In one embodiment, the coating may have a thickness between about 10 nm and about 200 nm. The coating may be formed amorphous in nature. The surface morphology, electrochemical properties, and crystal structure of the coating can be formed in an ammonium salt solution. The ammonium salt solution has a neutral pH value ranging from 5 to 9 and a solution temperature between 10 ° C and 100 ° C. Scanning electron microscope (SEM), transmission electron microscopy (TEM), and laser microscopy can be used to check the surface morphology of the coating. The compactness of the coating is checked by detecting the electrochemical properties of the coating, and the density and corrosion resistance are measured in different corrosive environments.

FIG. 1 illustrates a cross-sectional view of an embodiment of a plasma processing chamber assembly 100. The plasma processing chamber assembly can be used in a processing chamber, such as the processing chamber 200 of FIG. 2. This processing chamber will be described in further detail below. room. Although the chamber assembly 100 is illustrated as a rectangular cross section in FIG. 1 for discussion purposes, it should be understood that the chamber assembly 100 may take the form of any chamber component, including but not limited to a chamber body, a chamber body Upper gasket, chamber body lower gasket, chamber body plasma door, cathode gasket, chamber cover air ring, throttle valve scroll, plasma screen, base, substrate support assembly, shower head, gas Nozzle, etc.

The chamber assembly 100 has at least one exposed surface 112 that is exposed to the plasma environment within the processing chamber during use. Cavity The chamber assembly 100 includes a body 102 having a conformal anodized coating 106 disposed on an outer surface 110 of the body 102.

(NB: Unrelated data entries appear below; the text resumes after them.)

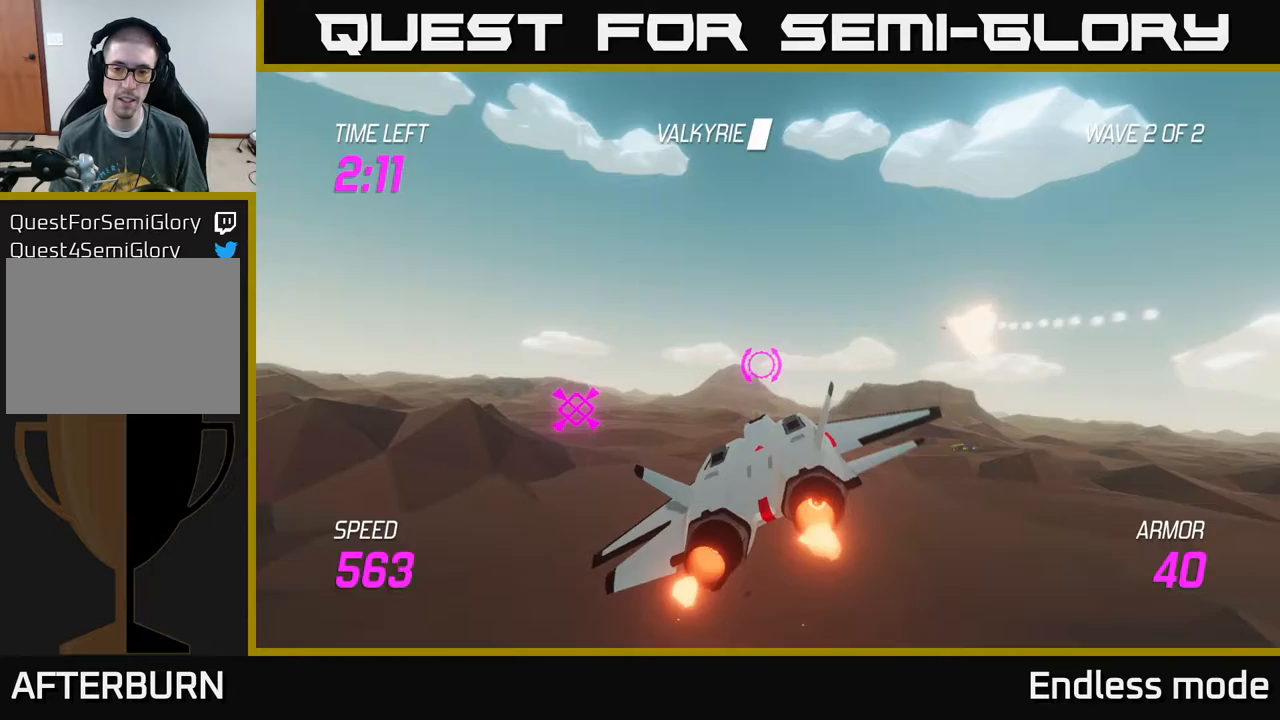
{"buttons": ["L2"], "left_stick": "center", "events": [[300, "left_stick", "center"]]}
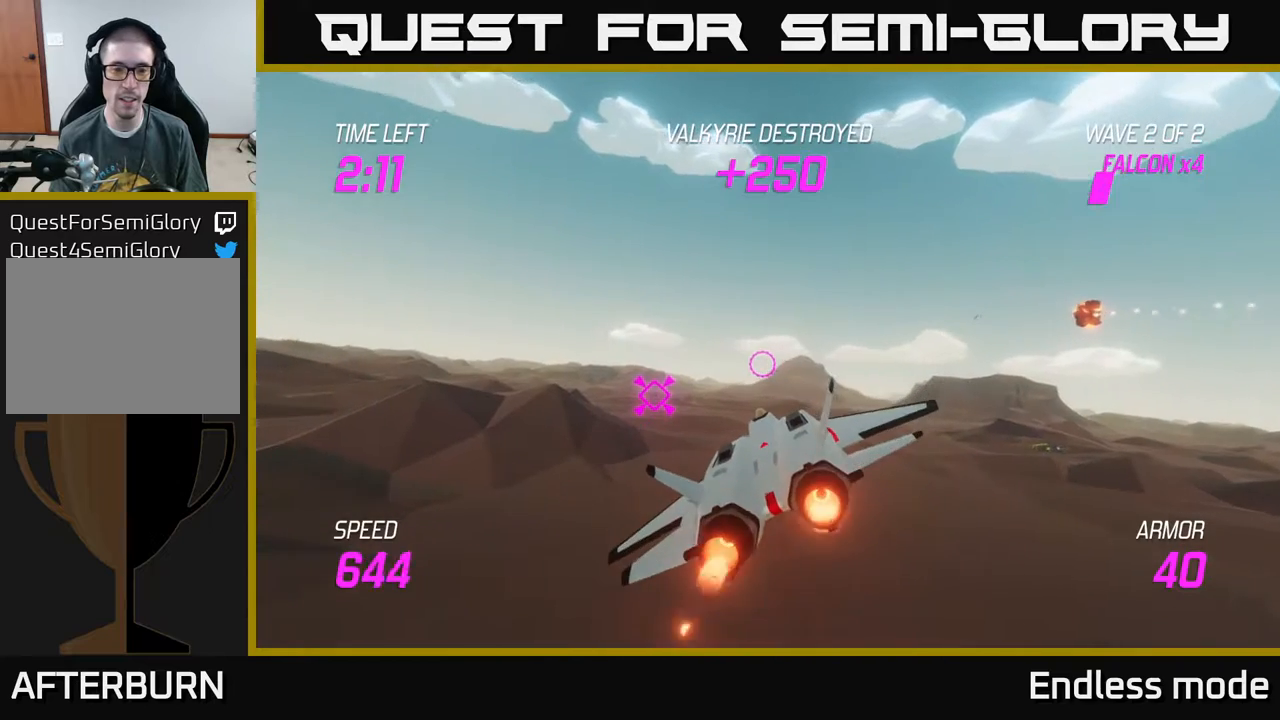
{"buttons": ["L2"], "left_stick": "down-left", "events": [[133, "left_stick", "left"], [233, "left_stick", "down-left"], [417, "left_stick", "center"], [483, "left_stick", "down-left"]]}
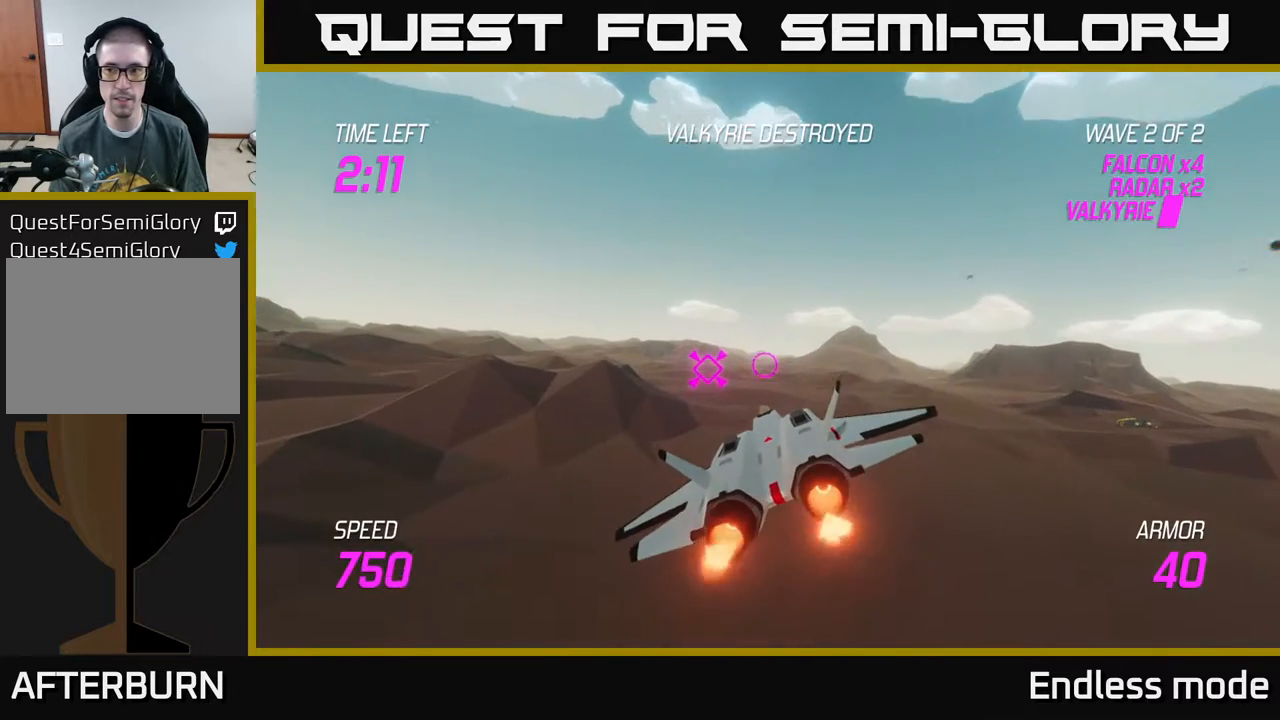
{"buttons": ["L2"], "left_stick": "center", "events": [[183, "left_stick", "center"]]}
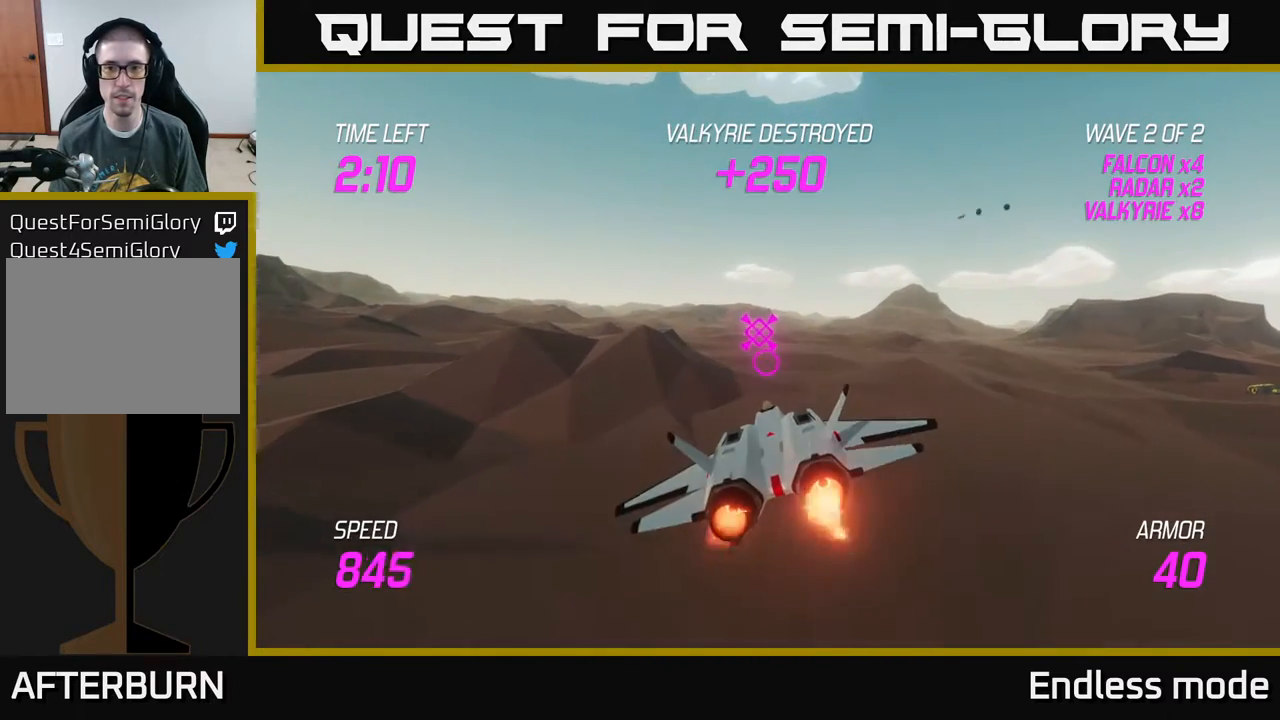
{"buttons": ["L2"], "left_stick": "center", "events": [[167, "left_stick", "left"], [333, "left_stick", "center"]]}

The anodized coating 106 fills and bridges defects along the outer surface 110 of the aluminum body 102, while creating a smooth and crack-free outer surface 110. Since the outer surface 110 forming the anodized coating 106 is substantially defect-free, high density, and compactness, there is no initial site for crack formation and propagation through the anodized coating 106, thereby producing a relative Smooth and defect-free outer surface 112.

In one example, the anodized coating 106 covers and encapsulates the aluminum body 102 and forms an outer surface 112 that is exposed to the plasma environment of the processing chamber. The anodized coating 106 generally resists corrosive elements present in the process volume and protects the chamber components from degradation and wear. In a particular embodiment, the anodized coating 106 has a thickness between 0.1 μm and about 1 μm.

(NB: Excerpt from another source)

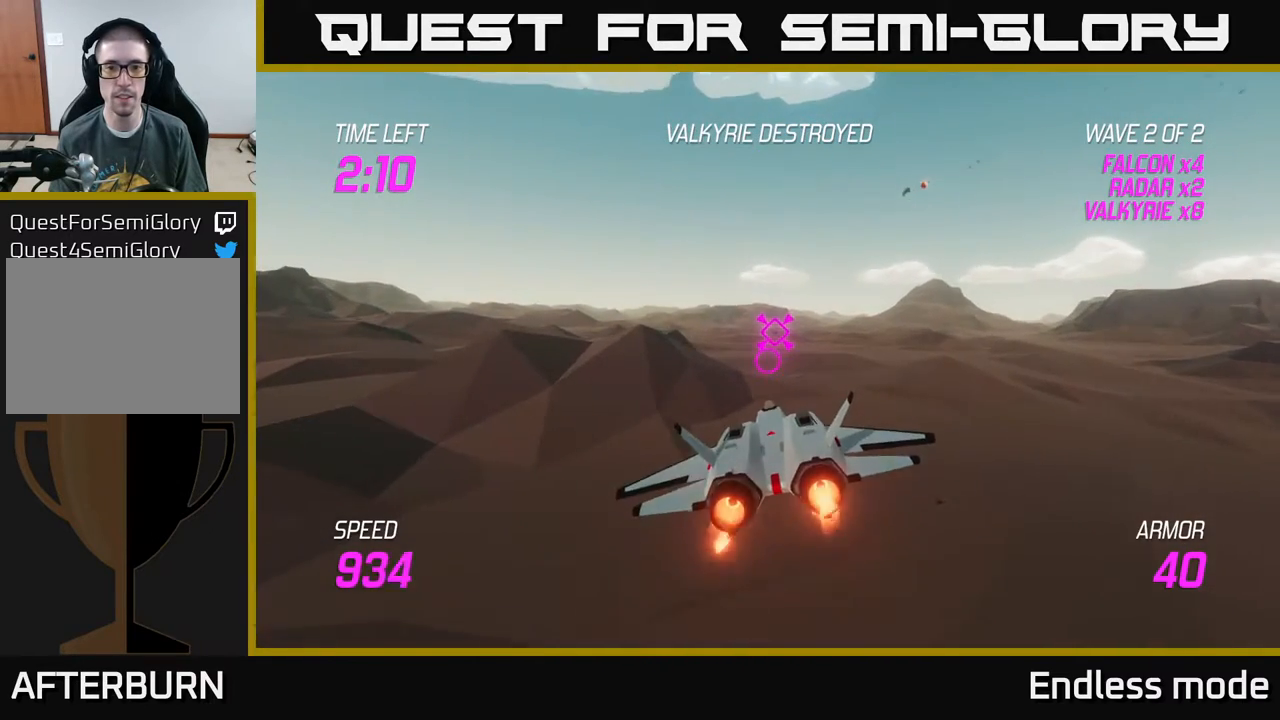
{"buttons": ["L2"], "left_stick": "center", "events": [[83, "left_stick", "up-right"], [233, "left_stick", "center"]]}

FIG. 2 is a cross-sectional view of one example of a processing chamber 200 suitable for performing a plasma process that may use corrosive gas species during a plasma process. May be adapted with the teachings disclosed herein suitable for use with the processing chamber shown comprises, for example, commercially available from Applied Materials, Santa Clara, California company FRONTIER ^®, ENABLER ^® or C3 ^® process chamber.

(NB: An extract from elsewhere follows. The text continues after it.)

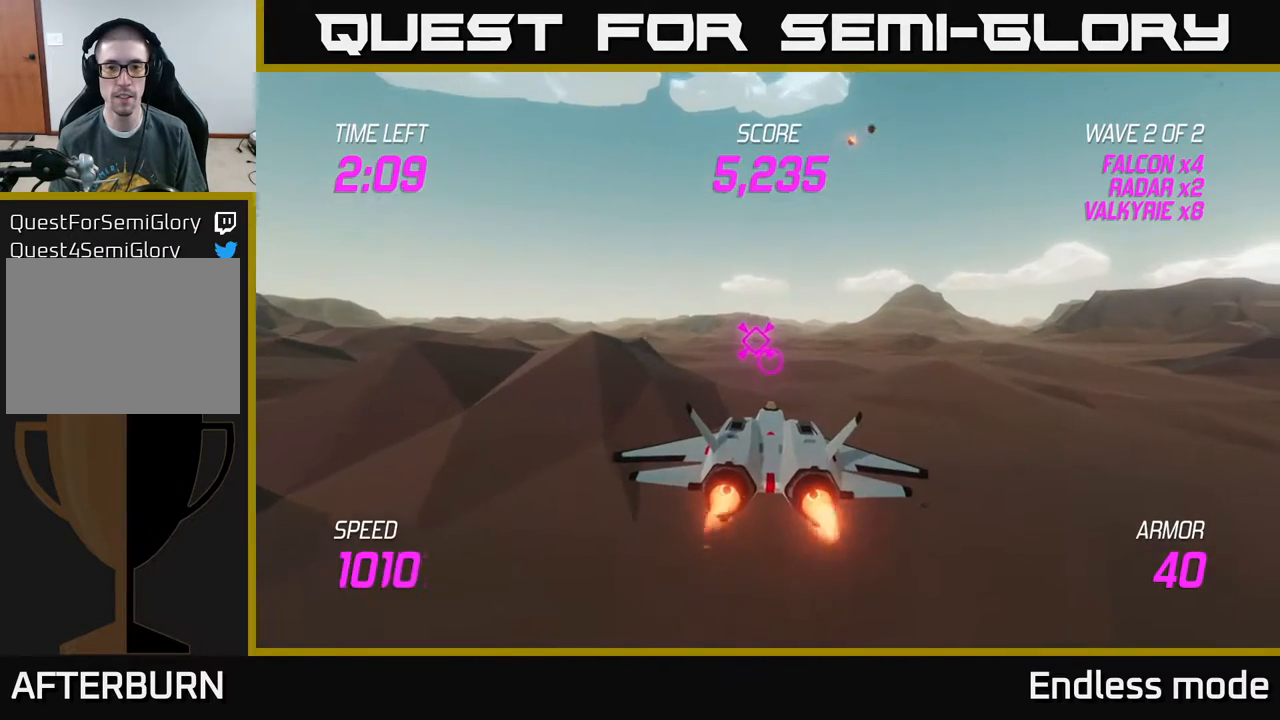
{"buttons": ["L2"], "left_stick": "center", "events": [[250, "left_stick", "up-left"], [350, "left_stick", "center"]]}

It should be noted that each chamber component in the processing chamber 200 described below can be manufactured using the anodizing coating process described below with reference to FIGS. 3 and 4. These chamber components are frequently exposed to the plasma processing environment. For example, an anodized coating can be applied to the chamber body 202, side wall 208 and bottom 210, showerhead assembly 230 and base or substrate support base assembly 248 or any suitable chamber assembly included in processing chamber 200.

The processing chamber 200 includes a chamber body 202 and a cover 204 that surround the internal volume 206 of the bundle. The chamber body 202 is typically made of aluminum, stainless steel, or other suitable materials. The chamber body 202 generally includes a side wall 208 and a bottom 210. The substrate support base access port (not shown) is generally defined in the side wall 208 and is selectively sealed by a slit valve to facilitate the substrate 203 in and out of the processing chamber 200. An exhaust port 226 is defined in the chamber body 202 and couples the internal volume 206 to the pump system 228. The pump system 228 generally includes one or more pumps and throttles to evacuate and regulate the pressure of the internal volume 206 of the processing chamber 200. In one embodiment, the pump system 228 maintains the pressure inside the internal volume 206 at an operating pressure typically between about 10 mTorr and about 500 Torr.

The cover 204 is sealingly supported on the side wall 208 of the chamber body 202. The cover 204 may be opened to allow the internal volume 206 of the processing chamber 200 to be exceeded. Cover 204 includes a window 242 that facilitates optical process monitoring. In one embodiment, the window 242 is composed of quartz or other suitable material capable of transmitting signals used by the optical monitoring system 240 installed outside the processing chamber 200.

The optical monitoring system 240 is disposed to view at least one of the internal volume 206 of the chamber body 202 and / or the substrate disposed on the substrate supporting base assembly 248 through the window 242. In one embodiment, the optical monitoring system 240 is coupled to the cover 204 and the optical monitoring system 240 facilitates an integrated deposition process using optical metrology to provide information that enables process adjustments to compensate for inconsistencies in pattern features (such as thickness, etc.) into the substrate. ), Providing process status monitoring (such as plasma monitoring, temperature monitoring, etc.) as needed. An optical monitoring system adapted to benefit from the invention are commercially available from EyeD ^® full spectrum of Santa Clara, California US Applied Materials, Inc., measure the interference measurement module.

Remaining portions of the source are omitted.